Maria Cunțan (February 7, 1862-November 23, 1935) was an Austrian Empire-born Romanian poet.

==Biography==
Born in Sibiu, her father Dimitrie, originally from Dobârca, was a Romanian Orthodox priest, composer and professor of liturgical music and Typicon at the city's seminary. The family was artistically inclined, and Maria's two younger sisters pursued musical careers. She attended primary school and the foreign languages institute in her native city, making her debut in Tribuna in 1891. In this period, she was devoted to the early work of George Coșbuc, holding literary and musical soirées at her home where she would read his poems. Among the participants was the then-student Ilarie Chendi, who helped launch her career.

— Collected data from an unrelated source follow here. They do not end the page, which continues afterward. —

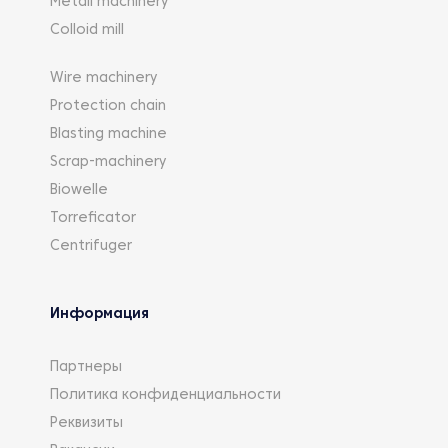
Metall machinery
Colloid mill
Wire machinery
Protection chain
Blasting machine
Scrap-machinery
Biowelle
Torreficator
Centrifuger
Информация
Партнеры
Политика конфиденциальности
Реквизиты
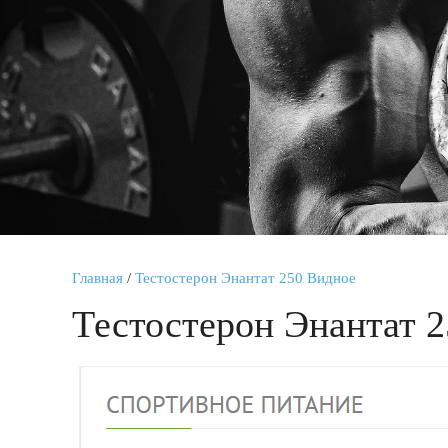
Главная
/
Тестостерон Энантат 250 Видное
Тестостерон Энантат 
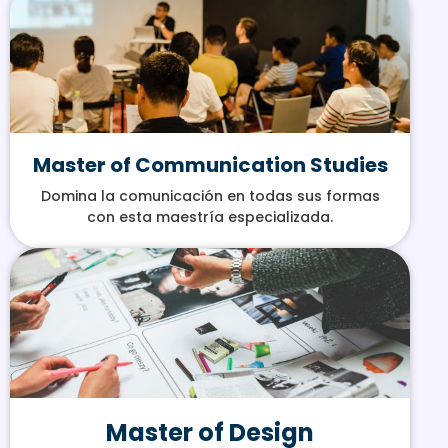
Master of Communication Studies
Domina la comunicación en todas sus formas
con esta maestría especializada.
Master of Design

Various magazines published Cunțan's work both in her native country, which had become Austria-Hungary, and in the Romanian Old Kingdom. These include Convorbiri literare, Curierul literar, Foaia poporului, Flacăra, Luceafărul, Revista noastră, Revista scriitoarei, Sămănătorul, Sburătorul and Viața literară și artistică. She sometimes used the pen names Liliac and Rim. Some of her compositions imitated Heinrich Heine and Nikolaus Lenau; she also translated Friedrich Schiller's Maid of Orleans in 1909. Her original work appeared in three books: Poezii (1901), Poezii (1905) and Din caierul vremii (two volumes, 1916). In 1909, she joined the new Romanian Writers' Society as one of four female members, out of a total 47. Her father died the following year, plunging her into grief. Cunțan settled in the Old Kingdom capital of Bucharest in 1915, working as a charity nurse during World War I. She continued publishing for some years after the war, but eventually stopped, living out her days in the sunless room of an almshouse. Cunțan died in 1935, her funeral attended by a small group of friends that included Nicolae Iorga. During her life and in the decades that followed, critical opinion of her work was divided, with Chendi, Iorga, Sextil Pușcariu, Titu Maiorescu, Garabet Ibrăileanu and Radu Gyr viewing it with varying degrees of favorability, while George Călinescu and Eugen Lovinescu tended to be dismissive.